Her şeyi öğrenmesine gerek yoktu sonuçta.

"Teşekkürler"dedim sessizce.

Konuşmama sırası ondaydı galiba hiçbir şey söylememişti.

"Ne için?"dedi elini saçlarının arasından geçirirken.

Bir şey söyleyemedim. Bunun cevabını sadece ben biliyordum. Omuz silktim ve gülümsedim.

"Görüşürüz"dedim ama emin değildim söylediğimden.

Oysa sadece göz kırpmakla ve hafif tebessüm etmekle yetindi.

Kesinlikle görüşürüz demesinden daha çok heyecanlandırmıştı beni.

Gözlerimi açtığımda, ki buna açmak denirse tabi yarı kapalı gözlerimle etrafa baktım. Derin muhtemelen daha gelmemişti.

Telefonumun ekranını gördüğümde sessizde olduğunu anca hatırlayabilmiştim. Anıl arıyordu.

Ya mesajımı görmüştü ya da olanları duymuştu. Daha fazla bekletmeden açtım.

"Güneş iyi misin?"dedi korktuğunu belli eden ses tonuyla.

"İyiyim"diyebildim sadece.

"Çok merak ettim seni"dedi rahatlamışcasına.

Ardından konuşmama izin vermeden devam etti.

"Ben gerçekten üzgünüm Güneş benim yüzümden oldu" dedi huzursuz bir şekilde.

"Hayır kendini suçlama ayrıca hiçbir şeyim yok, iyiyim"dedim kendini daha fazla suçlamaması için.

"Peki, yapabileceğim bir şey olursa söyle"dedi, gerçekten kendini suçluyordu.

"Tamam sağol"dedim ve kapattım.

Kapının sesini duyunca Derin'in geldiğini anladım ve yerimden kıpırdamadım.
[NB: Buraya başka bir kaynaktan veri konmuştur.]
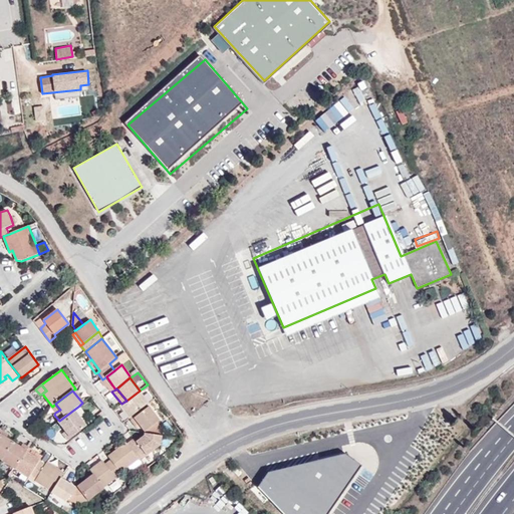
[(121,404),(119,406),(130,419),(148,405),(150,404),(140,391),(126,401),(121,404)]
Hemen içeriye geldi ve şaşkınlıktan gözleri büyüdü.

O kadar da abartılıcak bir durum yoktu ama endişelenmeleri iyi bir şey sayılırdı tabi.

"Güneş!"dedi ve kafamı omzuna doğru hızlıca çekti.

Birkaç tokattan ölmedim, nefessizlikten ölücektim belli ki. Gerçi iki ihtimallede yaşama oranım yüksekti.

Ne saçmalıyordum ben yine ya?

Ağzımdan belli belirsiz kelimeler çıktı ama tabiki de anlamadı ne demek istediğimi. Geri çekildi ve yüzüme baktı uzun bir süre.

"İnanmıyorum!"dedi, gözlerini sanki mümkünmüş gibi daha da açarak.